Father stared at her, panting.
"The gods do speak to us. And even if they have chosen to let other people think that they did this to us, they were only fulfilling the will of the gods to bring us into being."
Father closed his eyes, squeezing the last of his tears between his eyelids.
"Congress has the mandate of heaven, Father," said Qing-jao. "So why shouldn't the gods cause them to create a group of human beings who have keener minds--and who also hear the voices of the gods? Father, how can you let your mind become so clouded that you don't see the hand of the gods in this?"
Father shook his head. "I don't know. What you're saying, it sounds like everything that I've believed all my life, but--"
"But a woman you once loved many years ago has told you something else and you believe her because you remember your love for her, but Father, she's not one of us, she hasn't heard the voice of the gods, she hasn't--"
Qing-jao could not go on speaking, because Father was embracing her. "You're right," he said, "you're right, may the gods forgive me, I have to wash, I'm so unclean, I have to . . ."

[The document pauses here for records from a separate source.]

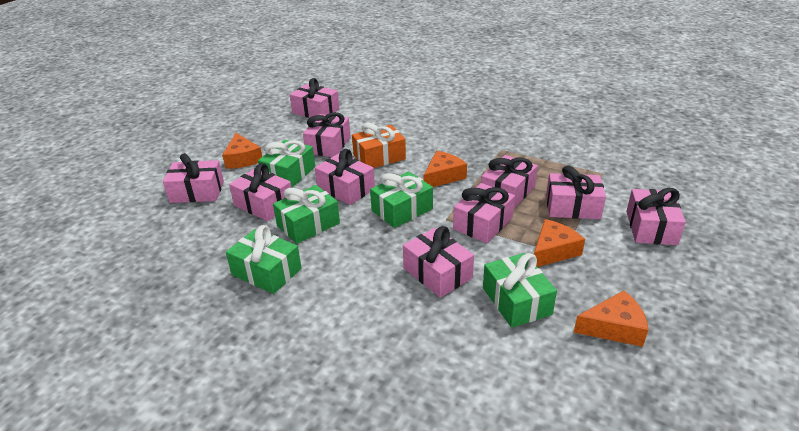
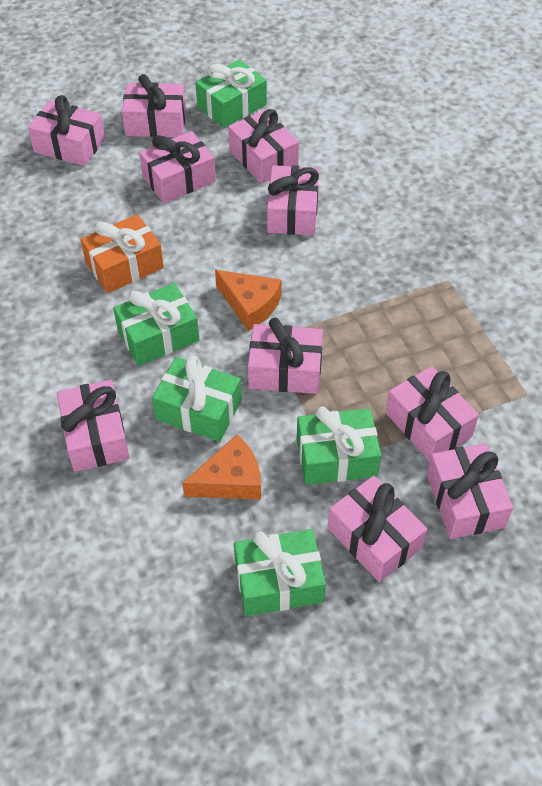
orange cheese: 4 -> 2

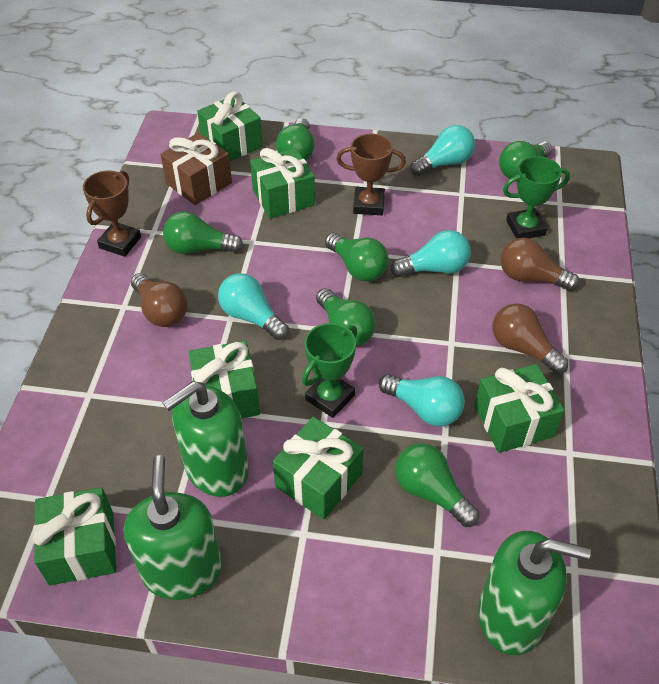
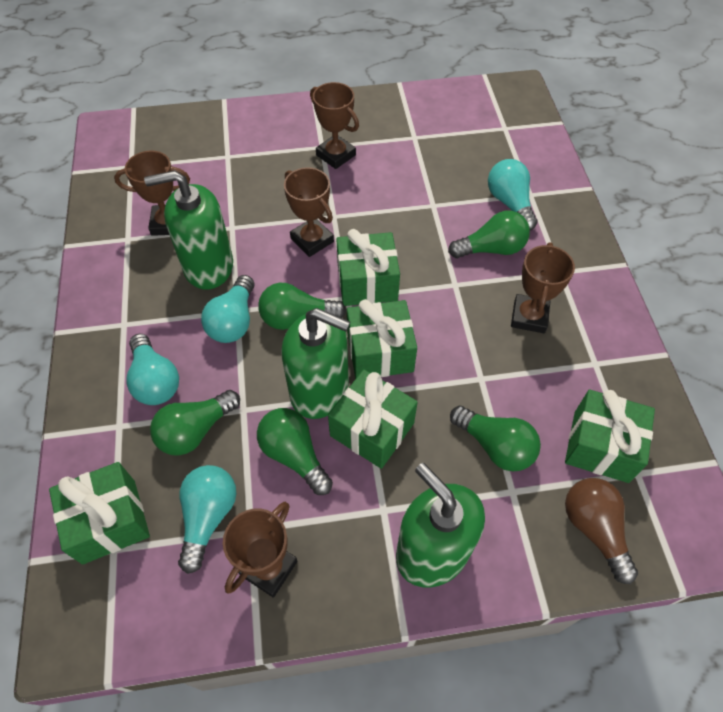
brown gift: 1 -> 0
brown light bulb: 3 -> 1
brown trophy: 2 -> 5
green gift: 6 -> 5
green light bulb: 6 -> 5
green trophy: 2 -> 0

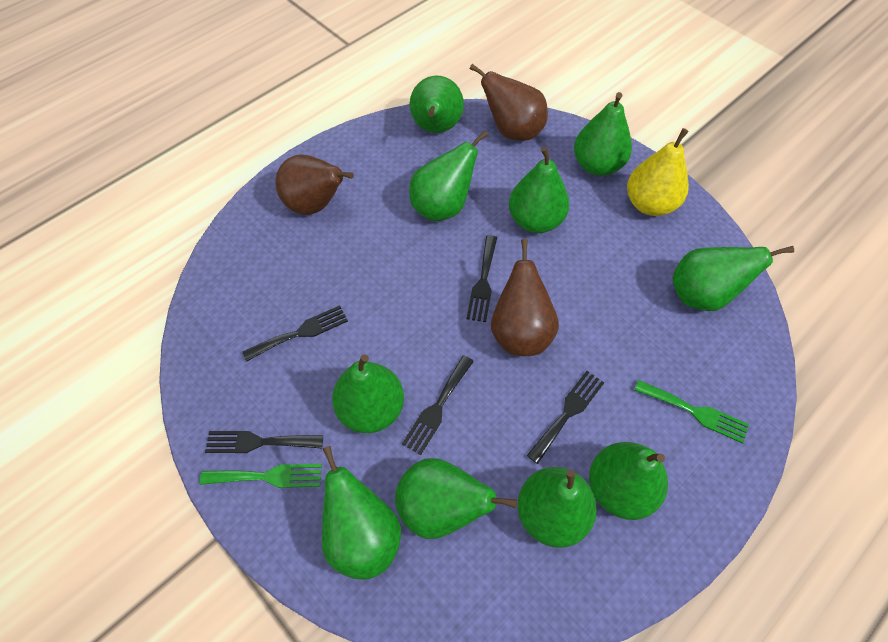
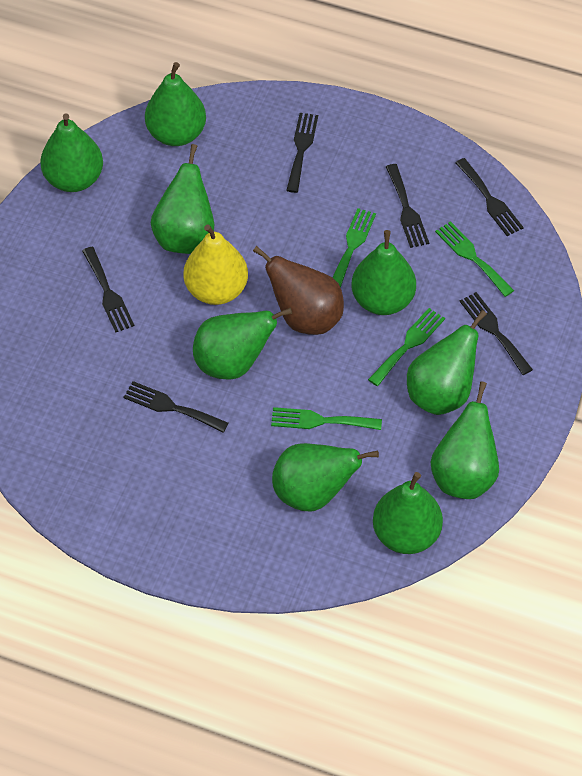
black fork: 5 -> 6
brown pear: 3 -> 1
green fork: 2 -> 4
green pear: 10 -> 9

He staggered up from his chair, away from his weeping daughter. But without regard for propriety, for some mad reason known only to herself, Wang-mu thrust herself in front of him, blocked him. "No! Don't go!"

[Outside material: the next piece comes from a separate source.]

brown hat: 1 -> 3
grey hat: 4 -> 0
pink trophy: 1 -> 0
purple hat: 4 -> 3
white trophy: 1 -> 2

"How dare you stop a godspoken man who needs to be purified!" roared Father; and then, to Qing-jao's surprise, he did what she had never seen him do--he struck another person, he struck Wang-mu, a helpless servant girl, and his blow had so much force that she flew backward against the wall and then dropped to the floor.
Wang-mu shook her head, then pointed back at the computer display. "Look, please, Master, I beg you! Mistress, make him look!"
Qing-jao looked, and so did her father. The words were gone from the computer display. In their place was the image of a man. An old man, with a beard, wearing the traditional headdress; Qing-jao recognized him at once, but couldn't remember who he was.